共有シートを大きくすることが目的ではありません。次にやることが決まった候補だけが残っている状態が理想です。
共有から仕入れまでの実務フロー
実際の運用では、発見者が商品カードを作成し、確認担当が型番・出品可否・価格履歴を確認し、承認者が数量を決める流れにすると整理しやすくなります。小さなチームなら一人が複数役を兼ねても構いませんが、今どの役割の作業をしているのかは分けます。

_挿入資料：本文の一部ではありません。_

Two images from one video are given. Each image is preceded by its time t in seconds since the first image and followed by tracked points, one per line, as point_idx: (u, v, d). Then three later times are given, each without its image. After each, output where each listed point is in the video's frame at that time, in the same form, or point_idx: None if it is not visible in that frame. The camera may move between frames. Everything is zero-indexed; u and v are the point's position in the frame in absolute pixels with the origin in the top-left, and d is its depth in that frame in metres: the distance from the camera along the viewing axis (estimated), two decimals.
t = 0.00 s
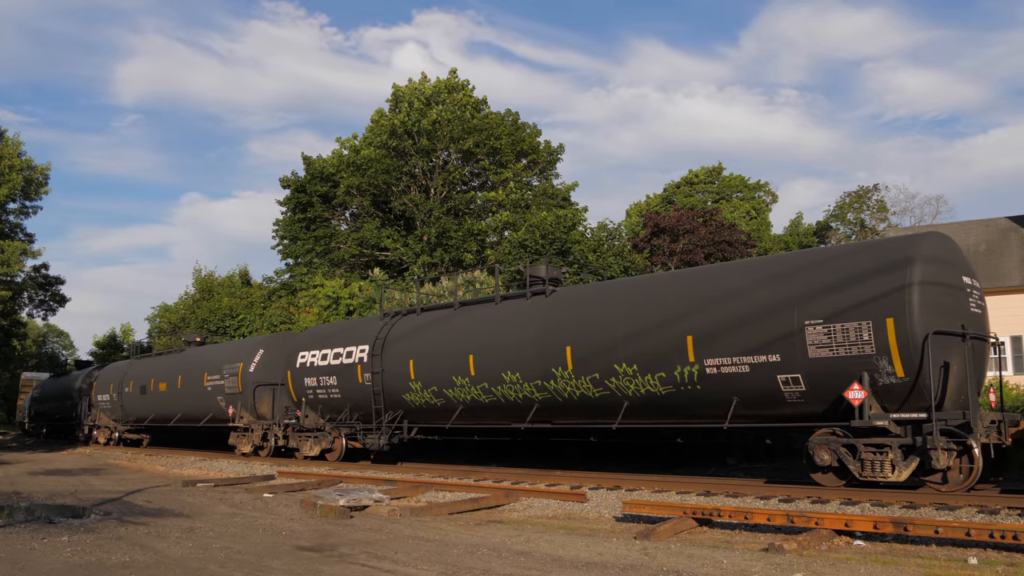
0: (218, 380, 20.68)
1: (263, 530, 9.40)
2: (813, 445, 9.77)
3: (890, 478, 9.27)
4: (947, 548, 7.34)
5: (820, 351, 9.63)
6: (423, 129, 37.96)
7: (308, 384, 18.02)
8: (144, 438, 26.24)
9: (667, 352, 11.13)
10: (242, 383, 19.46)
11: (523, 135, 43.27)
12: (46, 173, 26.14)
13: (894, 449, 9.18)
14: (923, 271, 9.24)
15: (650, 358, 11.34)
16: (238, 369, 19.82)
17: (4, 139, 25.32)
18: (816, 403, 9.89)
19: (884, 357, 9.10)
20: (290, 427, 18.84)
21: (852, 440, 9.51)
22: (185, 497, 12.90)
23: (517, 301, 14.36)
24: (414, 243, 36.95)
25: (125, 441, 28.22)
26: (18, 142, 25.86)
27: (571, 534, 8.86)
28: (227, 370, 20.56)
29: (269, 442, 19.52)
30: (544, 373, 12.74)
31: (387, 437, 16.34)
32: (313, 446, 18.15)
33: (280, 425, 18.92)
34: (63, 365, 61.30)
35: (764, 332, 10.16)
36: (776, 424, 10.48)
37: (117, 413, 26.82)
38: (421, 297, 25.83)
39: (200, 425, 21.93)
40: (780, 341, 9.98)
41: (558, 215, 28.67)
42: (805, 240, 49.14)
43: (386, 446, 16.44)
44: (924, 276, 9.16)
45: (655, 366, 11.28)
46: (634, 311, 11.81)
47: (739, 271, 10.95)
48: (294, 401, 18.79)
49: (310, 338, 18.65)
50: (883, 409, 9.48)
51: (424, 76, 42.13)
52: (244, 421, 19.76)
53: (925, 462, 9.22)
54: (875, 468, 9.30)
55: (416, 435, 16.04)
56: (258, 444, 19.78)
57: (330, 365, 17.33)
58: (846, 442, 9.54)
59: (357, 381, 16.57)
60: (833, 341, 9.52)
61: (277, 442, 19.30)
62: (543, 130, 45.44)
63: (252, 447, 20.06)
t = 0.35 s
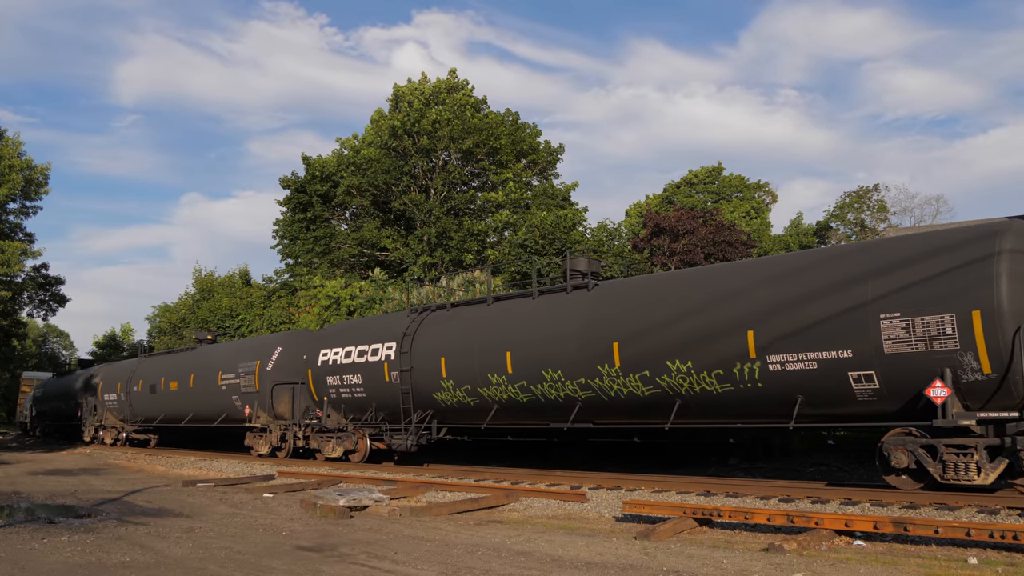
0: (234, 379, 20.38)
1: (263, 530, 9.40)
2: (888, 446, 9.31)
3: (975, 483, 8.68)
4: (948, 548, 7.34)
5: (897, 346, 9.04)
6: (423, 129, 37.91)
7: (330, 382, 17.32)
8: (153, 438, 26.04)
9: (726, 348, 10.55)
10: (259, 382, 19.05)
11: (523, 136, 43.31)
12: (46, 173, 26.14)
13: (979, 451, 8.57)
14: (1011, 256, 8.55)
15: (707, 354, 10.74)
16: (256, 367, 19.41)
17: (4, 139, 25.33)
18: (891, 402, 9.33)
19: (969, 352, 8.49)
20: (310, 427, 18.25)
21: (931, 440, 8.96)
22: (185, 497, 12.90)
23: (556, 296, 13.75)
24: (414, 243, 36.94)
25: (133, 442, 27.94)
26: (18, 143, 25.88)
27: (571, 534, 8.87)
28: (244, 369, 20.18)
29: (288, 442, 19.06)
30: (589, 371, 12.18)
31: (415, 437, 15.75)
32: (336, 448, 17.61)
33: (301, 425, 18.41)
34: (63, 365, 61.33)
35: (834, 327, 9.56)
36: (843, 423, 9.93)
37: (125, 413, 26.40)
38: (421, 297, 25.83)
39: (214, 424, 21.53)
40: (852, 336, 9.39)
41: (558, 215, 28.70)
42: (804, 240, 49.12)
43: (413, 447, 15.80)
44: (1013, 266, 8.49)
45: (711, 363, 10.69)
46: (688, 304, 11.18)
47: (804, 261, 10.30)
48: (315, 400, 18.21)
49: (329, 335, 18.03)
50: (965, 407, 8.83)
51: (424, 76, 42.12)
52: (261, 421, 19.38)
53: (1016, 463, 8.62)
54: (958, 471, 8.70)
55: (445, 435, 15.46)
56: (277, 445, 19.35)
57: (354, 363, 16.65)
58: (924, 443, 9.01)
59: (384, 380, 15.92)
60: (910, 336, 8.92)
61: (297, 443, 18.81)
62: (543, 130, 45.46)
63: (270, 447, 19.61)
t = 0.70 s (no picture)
0: (251, 377, 19.78)
1: (263, 530, 9.41)
2: (974, 447, 8.75)
3: None
4: (948, 548, 7.34)
5: (984, 341, 8.41)
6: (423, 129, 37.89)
7: (354, 381, 16.73)
8: (161, 440, 25.66)
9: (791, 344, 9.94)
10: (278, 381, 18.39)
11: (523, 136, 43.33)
12: (46, 173, 26.15)
13: None
14: None
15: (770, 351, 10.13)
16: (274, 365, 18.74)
17: (4, 139, 25.33)
18: (973, 400, 8.72)
19: None
20: (333, 427, 17.72)
21: (1019, 440, 8.36)
22: (185, 497, 12.90)
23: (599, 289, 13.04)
24: (414, 243, 36.92)
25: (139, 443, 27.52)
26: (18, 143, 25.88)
27: (571, 534, 8.87)
28: (260, 368, 19.53)
29: (308, 443, 18.51)
30: (637, 368, 11.54)
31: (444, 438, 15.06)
32: (361, 449, 17.08)
33: (322, 425, 17.83)
34: (64, 365, 61.43)
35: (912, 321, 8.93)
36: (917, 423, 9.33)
37: (133, 412, 25.81)
38: (421, 297, 25.85)
39: (229, 424, 20.87)
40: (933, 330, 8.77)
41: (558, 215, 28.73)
42: (804, 240, 49.14)
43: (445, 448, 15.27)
44: None
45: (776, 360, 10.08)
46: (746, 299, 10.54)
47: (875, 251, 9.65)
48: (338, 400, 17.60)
49: (353, 332, 17.44)
50: None
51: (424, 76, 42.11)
52: (280, 421, 18.75)
53: None
54: None
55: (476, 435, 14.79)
56: (296, 446, 18.79)
57: (380, 360, 16.03)
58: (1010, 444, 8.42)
59: (413, 378, 15.27)
60: (1000, 330, 8.29)
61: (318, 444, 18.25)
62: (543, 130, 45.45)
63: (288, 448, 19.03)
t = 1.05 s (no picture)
0: (269, 376, 19.09)
1: (263, 530, 9.40)
2: None
3: None
4: (948, 548, 7.34)
5: None
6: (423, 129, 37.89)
7: (381, 379, 16.05)
8: (170, 441, 25.25)
9: (845, 343, 9.46)
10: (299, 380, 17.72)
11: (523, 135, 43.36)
12: (46, 173, 26.15)
13: None
14: None
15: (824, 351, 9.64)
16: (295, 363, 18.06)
17: (4, 139, 25.33)
18: None
19: None
20: (356, 427, 16.97)
21: None
22: (185, 497, 12.90)
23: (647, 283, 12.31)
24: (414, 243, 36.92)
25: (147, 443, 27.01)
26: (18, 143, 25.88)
27: (571, 534, 8.86)
28: (280, 366, 18.82)
29: (330, 444, 17.87)
30: (681, 367, 11.02)
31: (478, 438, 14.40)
32: (387, 450, 16.28)
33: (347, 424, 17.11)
34: (63, 365, 61.53)
35: (979, 324, 8.43)
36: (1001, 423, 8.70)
37: (142, 412, 25.17)
38: (421, 297, 25.84)
39: (244, 424, 20.21)
40: (1000, 332, 8.28)
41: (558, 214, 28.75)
42: (804, 240, 49.15)
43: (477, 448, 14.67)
44: None
45: (829, 360, 9.61)
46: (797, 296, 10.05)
47: (936, 245, 9.11)
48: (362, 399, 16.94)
49: (379, 329, 16.81)
50: None
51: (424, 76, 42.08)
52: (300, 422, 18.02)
53: None
54: None
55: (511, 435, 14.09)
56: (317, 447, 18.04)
57: (409, 358, 15.36)
58: None
59: (445, 376, 14.60)
60: None
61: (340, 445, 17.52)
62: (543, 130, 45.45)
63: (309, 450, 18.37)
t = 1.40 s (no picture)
0: (287, 374, 18.54)
1: (263, 530, 9.40)
2: None
3: None
4: (948, 548, 7.34)
5: None
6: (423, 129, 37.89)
7: (410, 377, 15.36)
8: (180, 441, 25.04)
9: (846, 343, 9.45)
10: (320, 379, 17.09)
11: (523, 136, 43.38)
12: (46, 173, 26.16)
13: None
14: None
15: (825, 351, 9.64)
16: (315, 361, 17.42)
17: (4, 139, 25.35)
18: None
19: None
20: (382, 427, 16.42)
21: None
22: (186, 497, 12.89)
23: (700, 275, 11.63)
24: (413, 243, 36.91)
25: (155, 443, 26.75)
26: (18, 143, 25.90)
27: (571, 534, 8.86)
28: (299, 363, 18.19)
29: (354, 445, 17.23)
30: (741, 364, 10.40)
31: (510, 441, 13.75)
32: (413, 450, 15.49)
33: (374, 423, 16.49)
34: (63, 364, 61.57)
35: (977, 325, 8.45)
36: None
37: (152, 412, 24.86)
38: (421, 297, 25.81)
39: (261, 425, 19.98)
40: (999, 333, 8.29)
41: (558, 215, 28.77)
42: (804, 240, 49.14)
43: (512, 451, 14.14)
44: None
45: (831, 360, 9.60)
46: (798, 296, 10.04)
47: (932, 246, 9.15)
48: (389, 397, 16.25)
49: (408, 325, 16.09)
50: None
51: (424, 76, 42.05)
52: (321, 422, 17.34)
53: None
54: None
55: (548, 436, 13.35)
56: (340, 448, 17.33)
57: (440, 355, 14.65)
58: None
59: (480, 374, 13.93)
60: None
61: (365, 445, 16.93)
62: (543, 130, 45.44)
63: (331, 450, 17.72)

- 発見:商品ページとAmazonページを結び付け、確認時点の価格を保存する
- 照合:メーカー・型番・JAN・セット内容・コンディションを確認する
- 評価:価格履歴、出品者、在庫、販売速度、出品可否を確認する
- 承認:仕入れ数量と上限金額を決める
- 購入:注文番号と購入数を記録し、候補から仕入れ済みへ移す
- 完了:検品・出品・納品まで終わった日を記録する
購入した時点で管理を終えると、商品が届いた後に放置されます。商品カードは納品完了まで追跡し、キャンセル、欠品、初期不良などが起きた場合も結果を残します。仕入れ先ごとの注文トラブルが見えるようになり、次回の数量判断にも使えます。
一件の共有例
たとえば「家電量販店で周辺機器を発見。税込仕入れ価格は送料込みで約5,000円。JANとASINは一致。直近の販売価格は安定しているが、出品者が増えている。出品可否は確認済み。初回のため一個だけ購入したい」のようにまとめます。
この形なら、承認者は型番照合からやり直す必要がありません。確認すべきなのは、販売速度と出品者増加を踏まえて本当に一個仕入れるかという一点です。共有文を長くすることが目的ではなく、判断箇所を絞ることが目的です。

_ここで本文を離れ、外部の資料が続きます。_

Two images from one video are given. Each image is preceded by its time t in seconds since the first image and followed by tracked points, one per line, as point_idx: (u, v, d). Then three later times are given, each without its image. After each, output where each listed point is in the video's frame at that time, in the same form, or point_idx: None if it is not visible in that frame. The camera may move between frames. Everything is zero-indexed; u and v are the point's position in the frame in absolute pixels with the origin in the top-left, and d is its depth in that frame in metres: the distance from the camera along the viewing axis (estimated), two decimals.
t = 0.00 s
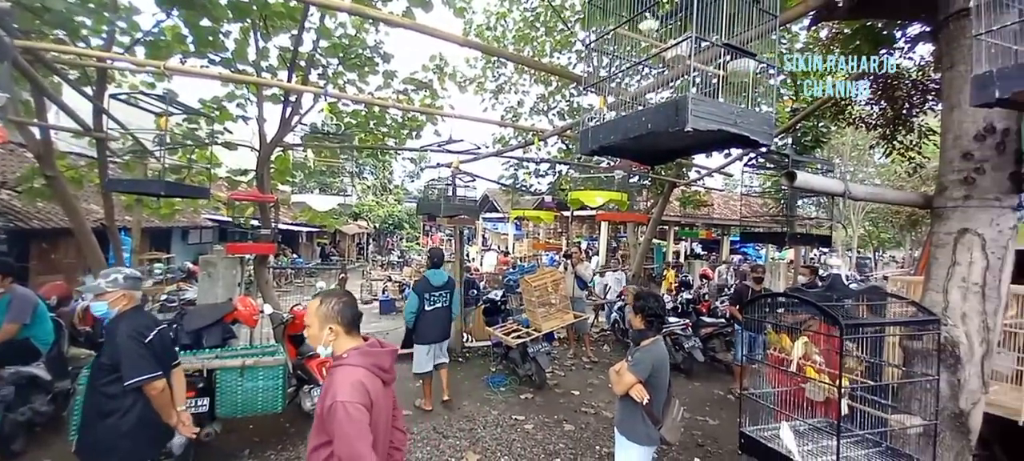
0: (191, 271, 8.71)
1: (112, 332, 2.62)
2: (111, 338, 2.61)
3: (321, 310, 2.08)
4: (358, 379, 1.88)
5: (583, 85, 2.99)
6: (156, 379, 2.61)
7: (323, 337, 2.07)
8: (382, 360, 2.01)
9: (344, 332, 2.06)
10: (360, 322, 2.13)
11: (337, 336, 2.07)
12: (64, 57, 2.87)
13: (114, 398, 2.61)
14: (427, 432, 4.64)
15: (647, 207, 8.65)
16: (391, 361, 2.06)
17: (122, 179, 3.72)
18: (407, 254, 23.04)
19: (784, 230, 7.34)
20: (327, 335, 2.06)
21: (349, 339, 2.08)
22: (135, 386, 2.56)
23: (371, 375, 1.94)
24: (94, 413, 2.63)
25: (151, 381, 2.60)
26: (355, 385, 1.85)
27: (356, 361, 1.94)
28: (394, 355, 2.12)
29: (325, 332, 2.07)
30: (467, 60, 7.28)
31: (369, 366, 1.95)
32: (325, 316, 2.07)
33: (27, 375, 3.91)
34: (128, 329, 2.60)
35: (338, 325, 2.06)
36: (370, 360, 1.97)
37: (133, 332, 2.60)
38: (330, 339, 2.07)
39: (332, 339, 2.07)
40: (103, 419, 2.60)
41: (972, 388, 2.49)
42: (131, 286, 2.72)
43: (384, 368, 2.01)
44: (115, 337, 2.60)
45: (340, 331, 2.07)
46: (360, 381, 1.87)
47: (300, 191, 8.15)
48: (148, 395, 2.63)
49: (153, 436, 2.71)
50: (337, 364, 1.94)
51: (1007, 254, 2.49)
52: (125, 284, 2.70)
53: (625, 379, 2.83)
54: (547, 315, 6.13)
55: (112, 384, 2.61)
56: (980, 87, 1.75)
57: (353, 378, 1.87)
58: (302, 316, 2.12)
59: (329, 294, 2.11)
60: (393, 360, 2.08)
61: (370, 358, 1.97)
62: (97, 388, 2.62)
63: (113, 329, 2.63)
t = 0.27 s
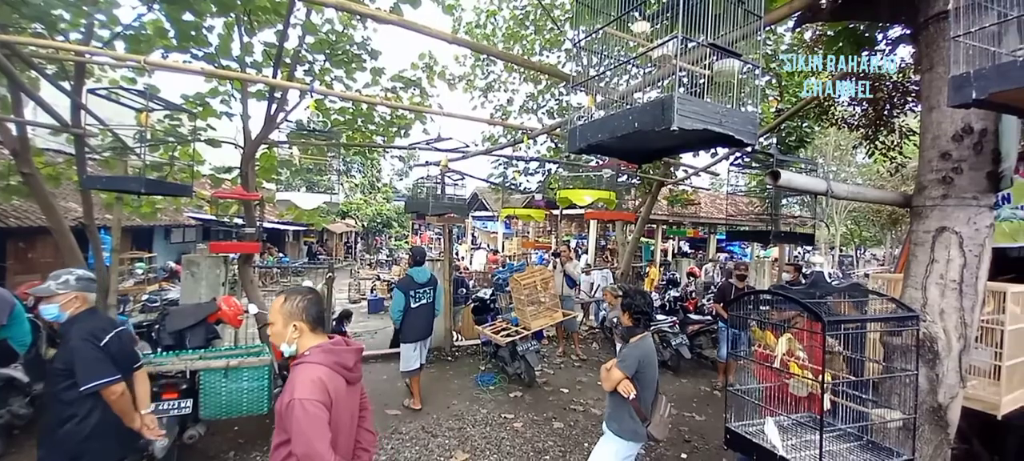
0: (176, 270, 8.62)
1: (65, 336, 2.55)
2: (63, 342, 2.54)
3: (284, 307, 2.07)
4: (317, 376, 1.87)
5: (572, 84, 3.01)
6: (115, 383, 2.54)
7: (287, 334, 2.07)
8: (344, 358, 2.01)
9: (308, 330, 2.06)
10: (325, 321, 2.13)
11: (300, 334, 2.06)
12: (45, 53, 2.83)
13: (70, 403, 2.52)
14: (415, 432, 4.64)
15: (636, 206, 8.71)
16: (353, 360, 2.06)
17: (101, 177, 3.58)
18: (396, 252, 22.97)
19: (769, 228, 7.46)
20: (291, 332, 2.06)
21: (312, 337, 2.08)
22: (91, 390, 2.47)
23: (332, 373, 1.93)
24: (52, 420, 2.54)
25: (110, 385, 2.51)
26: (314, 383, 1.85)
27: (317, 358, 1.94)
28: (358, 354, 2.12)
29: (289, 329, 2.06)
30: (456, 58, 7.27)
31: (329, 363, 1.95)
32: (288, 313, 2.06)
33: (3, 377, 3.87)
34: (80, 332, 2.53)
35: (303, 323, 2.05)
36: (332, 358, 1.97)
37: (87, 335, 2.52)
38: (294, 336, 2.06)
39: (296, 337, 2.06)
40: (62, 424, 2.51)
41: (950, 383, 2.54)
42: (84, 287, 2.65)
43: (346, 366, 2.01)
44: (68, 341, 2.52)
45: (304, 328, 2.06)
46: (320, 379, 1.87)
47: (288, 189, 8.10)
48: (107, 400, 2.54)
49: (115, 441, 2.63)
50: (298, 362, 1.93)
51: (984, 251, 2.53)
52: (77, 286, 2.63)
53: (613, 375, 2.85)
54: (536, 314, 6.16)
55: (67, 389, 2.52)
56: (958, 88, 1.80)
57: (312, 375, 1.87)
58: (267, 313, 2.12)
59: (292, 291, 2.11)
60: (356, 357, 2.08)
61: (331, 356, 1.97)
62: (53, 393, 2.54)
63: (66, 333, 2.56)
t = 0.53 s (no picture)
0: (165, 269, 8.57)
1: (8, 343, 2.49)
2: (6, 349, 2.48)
3: (230, 312, 2.02)
4: (255, 386, 1.78)
5: (564, 82, 3.02)
6: (60, 393, 2.46)
7: (234, 341, 2.01)
8: (290, 365, 1.92)
9: (256, 335, 2.02)
10: (273, 326, 2.08)
11: (248, 340, 2.02)
12: (33, 50, 2.80)
13: (15, 412, 2.47)
14: (407, 432, 4.63)
15: (628, 205, 8.74)
16: (301, 367, 1.97)
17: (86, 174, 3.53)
18: (388, 251, 22.91)
19: (759, 227, 7.55)
20: (238, 339, 2.00)
21: (260, 343, 2.03)
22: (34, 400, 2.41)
23: (273, 381, 1.85)
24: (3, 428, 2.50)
25: (54, 395, 2.44)
26: (251, 393, 1.76)
27: (258, 367, 1.86)
28: (306, 361, 2.03)
29: (236, 335, 2.01)
30: (449, 56, 7.27)
31: (271, 372, 1.85)
32: (234, 319, 2.01)
33: None
34: (24, 340, 2.47)
35: (251, 328, 2.02)
36: (274, 366, 1.88)
37: (30, 343, 2.47)
38: (242, 343, 2.02)
39: (244, 343, 2.02)
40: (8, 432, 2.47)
41: (935, 379, 2.58)
42: (29, 291, 2.59)
43: (291, 374, 1.91)
44: (10, 348, 2.47)
45: (253, 334, 2.02)
46: (258, 389, 1.78)
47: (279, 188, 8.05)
48: (53, 409, 2.48)
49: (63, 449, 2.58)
50: (240, 370, 1.86)
51: (968, 249, 2.57)
52: (22, 289, 2.57)
53: (601, 371, 2.90)
54: (528, 312, 6.17)
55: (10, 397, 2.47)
56: (942, 88, 1.83)
57: (250, 385, 1.78)
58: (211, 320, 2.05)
59: (239, 296, 2.06)
60: (305, 364, 1.99)
61: (275, 364, 1.89)
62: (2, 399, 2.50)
63: (10, 339, 2.50)
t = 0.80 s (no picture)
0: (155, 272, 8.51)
1: None
2: None
3: (149, 320, 1.88)
4: (174, 400, 1.64)
5: (556, 84, 3.03)
6: (15, 401, 2.37)
7: (155, 350, 1.88)
8: (215, 376, 1.77)
9: (180, 344, 1.90)
10: (199, 334, 1.94)
11: (171, 349, 1.88)
12: (18, 49, 2.78)
13: None
14: (400, 434, 4.63)
15: (620, 206, 8.78)
16: (230, 377, 1.83)
17: (72, 175, 3.51)
18: (381, 253, 22.85)
19: (749, 228, 7.60)
20: (159, 348, 1.87)
21: (184, 351, 1.90)
22: None
23: (196, 394, 1.70)
24: None
25: (9, 403, 2.35)
26: (168, 407, 1.62)
27: (179, 379, 1.71)
28: (236, 370, 1.88)
29: (157, 345, 1.88)
30: (442, 57, 7.27)
31: (193, 384, 1.71)
32: (153, 328, 1.88)
33: None
34: None
35: (173, 335, 1.89)
36: (197, 378, 1.74)
37: None
38: (163, 352, 1.88)
39: (165, 352, 1.88)
40: None
41: (923, 377, 2.62)
42: None
43: (219, 385, 1.77)
44: None
45: (176, 343, 1.89)
46: (176, 402, 1.64)
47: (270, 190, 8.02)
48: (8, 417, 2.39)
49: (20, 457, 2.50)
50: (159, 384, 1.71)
51: (954, 249, 2.61)
52: None
53: (593, 370, 2.92)
54: (522, 313, 6.16)
55: None
56: (928, 91, 1.87)
57: (168, 400, 1.64)
58: (128, 330, 1.92)
59: (159, 303, 1.92)
60: (234, 373, 1.85)
61: (198, 375, 1.74)
62: None
63: None
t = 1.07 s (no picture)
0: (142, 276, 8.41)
1: None
2: None
3: (73, 326, 1.77)
4: (109, 410, 1.59)
5: (545, 85, 3.04)
6: None
7: (81, 356, 1.77)
8: (152, 382, 1.72)
9: (109, 349, 1.80)
10: (130, 338, 1.86)
11: (99, 355, 1.79)
12: None
13: None
14: (391, 439, 4.61)
15: (611, 207, 8.82)
16: (167, 382, 1.78)
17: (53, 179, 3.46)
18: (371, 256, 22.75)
19: (738, 228, 7.66)
20: (86, 355, 1.76)
21: (114, 357, 1.81)
22: None
23: (131, 402, 1.65)
24: None
25: None
26: (103, 417, 1.56)
27: (112, 387, 1.65)
28: (173, 375, 1.83)
29: (83, 351, 1.77)
30: (432, 59, 7.26)
31: (128, 392, 1.66)
32: (78, 334, 1.77)
33: None
34: None
35: (102, 341, 1.79)
36: (131, 384, 1.68)
37: None
38: (90, 359, 1.78)
39: (93, 358, 1.78)
40: None
41: (906, 375, 2.66)
42: None
43: (155, 391, 1.72)
44: None
45: (104, 348, 1.79)
46: (112, 411, 1.59)
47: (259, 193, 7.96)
48: None
49: None
50: (89, 393, 1.64)
51: (935, 248, 2.66)
52: None
53: (582, 370, 2.94)
54: (513, 315, 6.17)
55: None
56: (909, 93, 1.89)
57: (102, 410, 1.58)
58: (47, 335, 1.78)
59: (84, 307, 1.81)
60: (171, 378, 1.80)
61: (132, 382, 1.69)
62: None
63: None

反対に「利益が出そうです。どうですか?」だけでは、発見者が何を見て利益が出ると考えたのか分かりません。質問の質をそろえることは、チーム全体のリサーチ教育にもなります。
よくある質問
担当者が一人でも共有項目は必要ですか?
必要です。数日後の自分は、確認時の価格や迷った理由を覚えていません。将来スタッフへ渡すときにも、そのまま手順書として使えます。
候補は多いほど良いですか?
未確認の候補が増えるほど、重要な商品が埋もれます。件数より、確認期限と次の行動が設定されているかを優先します。
利益商品を見つけられない日は何を記録しますか?
検索したカテゴリー、価格帯、見送った理由を残します。見つからなかった日の記録にも、同じ検索を繰り返さない価値があります。
まとめ
電脳せどりのチーム運用では、URLを送ることではなく、判断を再現できる材料を渡すことが共有です。商品情報、確認状況、迷っている点、担当者、期限、見送り理由をそろえれば、仕入れ判断は速くなり、同じ調査の繰り返しも減らせます。
まずは今日の候補を一件だけ、別の人が見ても次の行動が分かる商品カードへ書き換えてみてください。既存の仕入れ候補リストの作り方も、個人用からチーム用へ広げる際の参考になります。